> **Work to be completed**:
Search the material for the string "POCLAIN" and copy each line where it occurs.
******************************
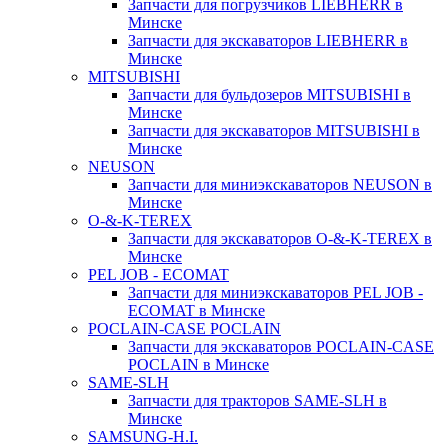
Запчасти для погрузчиков LIEBHERR в
Минске
Запчасти для экскаваторов LIEBHERR в
Минске
MITSUBISHI
Запчасти для бульдозеров MITSUBISHI в
Минске
Запчасти для экскаваторов MITSUBISHI в
Минске
NEUSON
Запчасти для миниэкскаваторов NEUSON в
Минске
O-&-K-TEREX
Запчасти для экскаваторов O-&-K-TEREX в
Минске
PEL JOB - ECOMAT
Запчасти для миниэкскаваторов PEL JOB -
ECOMAT в Минске
POCLAIN-CASE POCLAIN
Запчасти для экскаваторов POCLAIN-CASE
POCLAIN в Минске
SAME-SLH
Запчасти для тракторов SAME-SLH в
Минске
SAMSUNG-H.I.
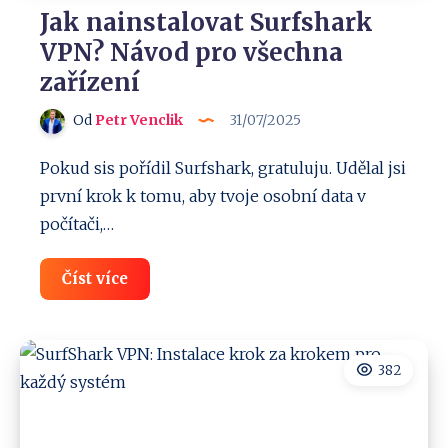
Jak nainstalovat Surfshark
VPN? Návod pro všechna
zařízení
Od
Petr Venclik
31/07/2025
Pokud sis pořídil Surfshark, gratuluju. Udělal jsi
první krok k tomu, aby tvoje osobní data v
počítači,…
Jak
Číst více
nainstalovat
Surfshark
VPN?
Návod
pro
382
všechna
zařízení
******************************
> **Your response**:
POCLAIN-CASE POCLAIN
Запчасти для экскаваторов POCLAIN-CASE
POCLAIN в Минске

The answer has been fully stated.